▸ SUPPLIED RECORDS
────
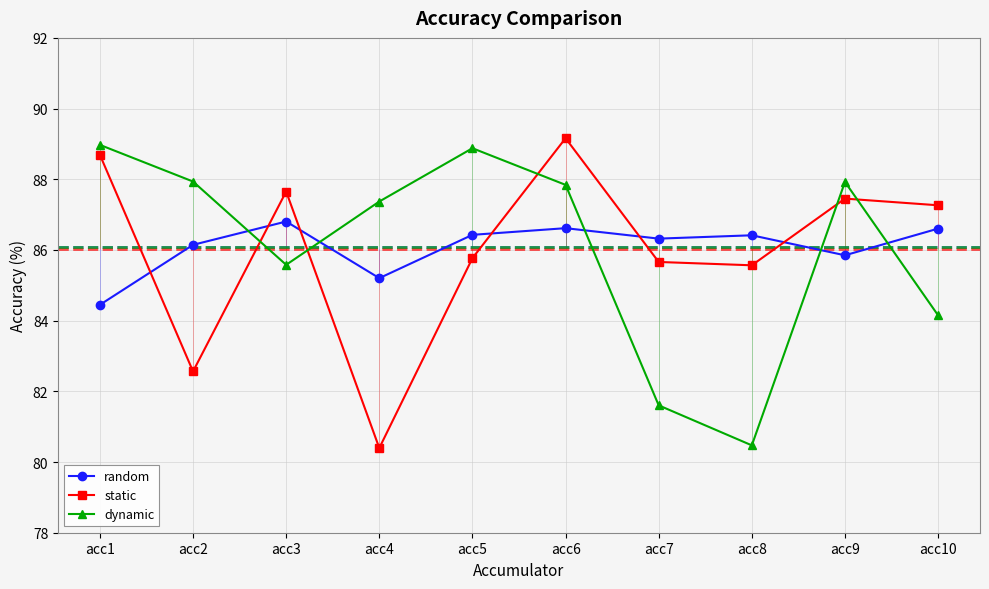

How many values in the dynamic series are below 87?

4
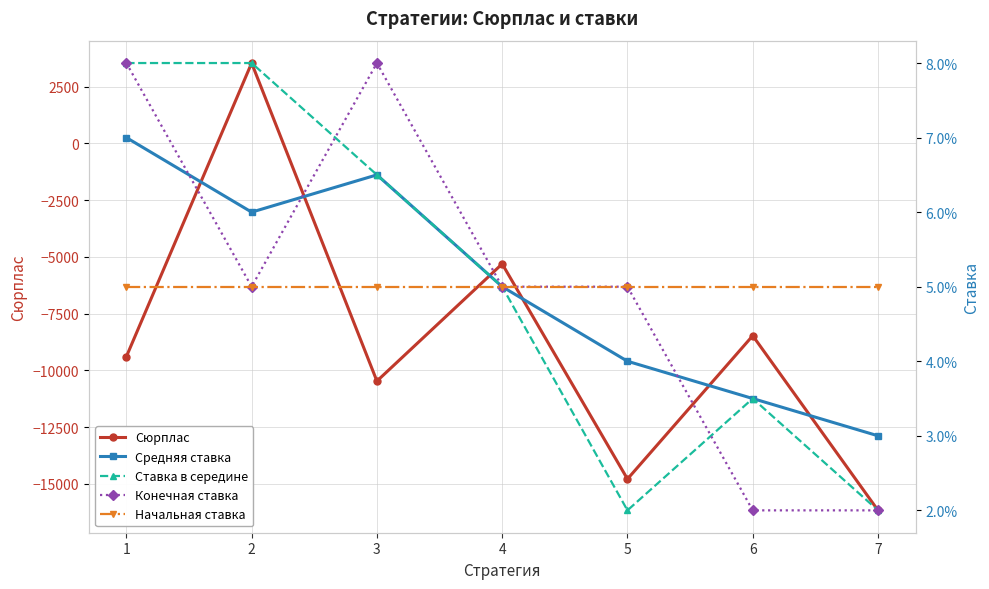

At 6, list the series in order from largest to smallest.

Начальная ставка, Средняя ставка, Ставка в середине, Конечная ставка, Сюрплас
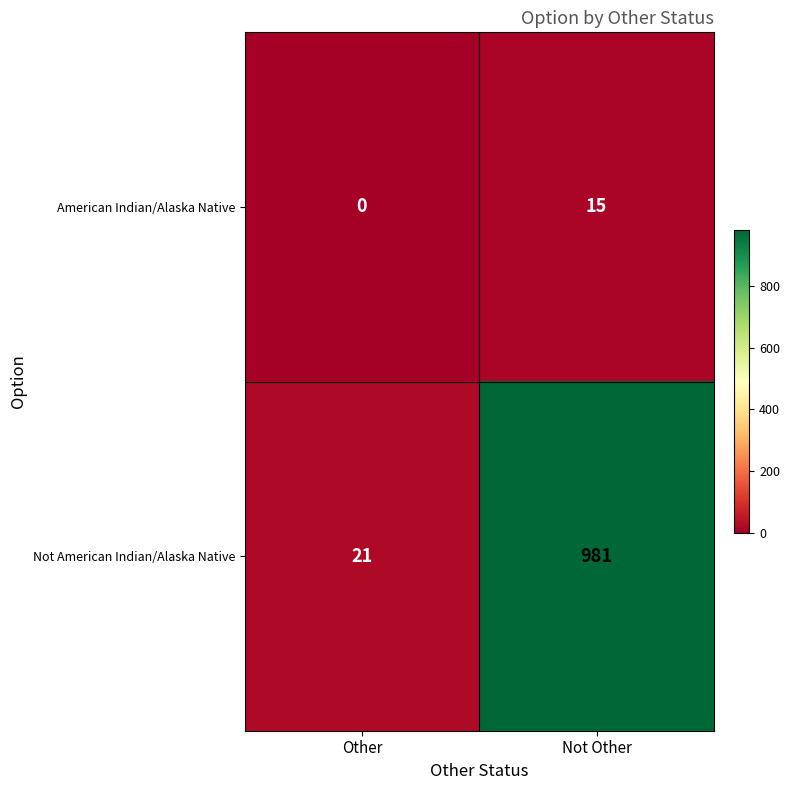

How many positive values does the American Indian/Alaska Native series have?

1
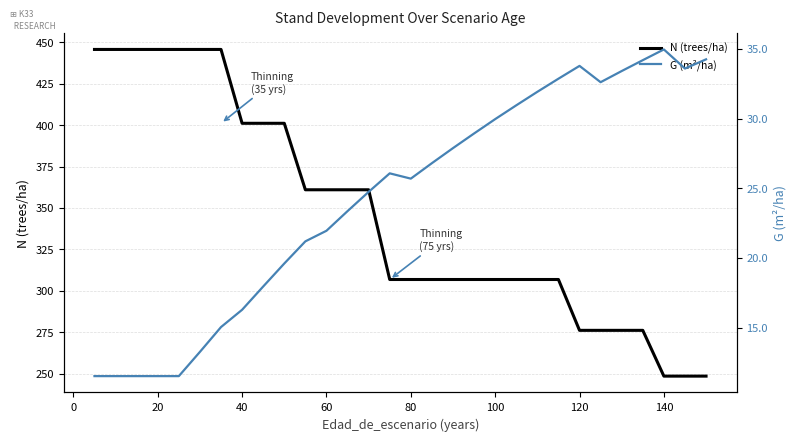

True or false: N (trees/ha) has a value of 517.9 at 100.

False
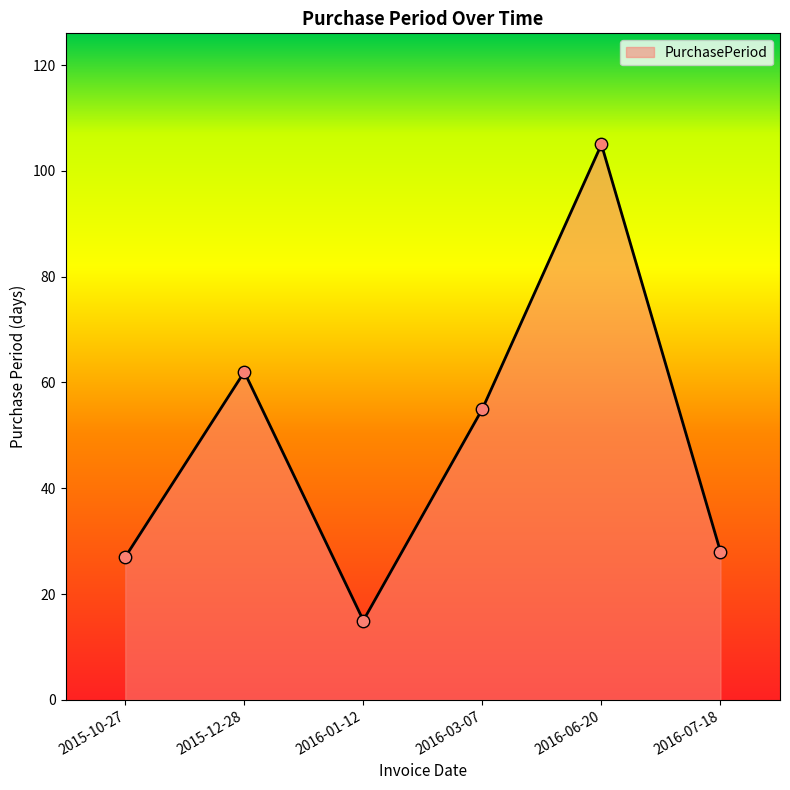

What is the ratio of the value at 2015-12-28 to the value at 2016-03-07?

1.1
────
▸ DESCRIPTION OF THE TASK
State the number of lines in the entries that contain the word "many". Give only the number.

▸ THE ANSWER
2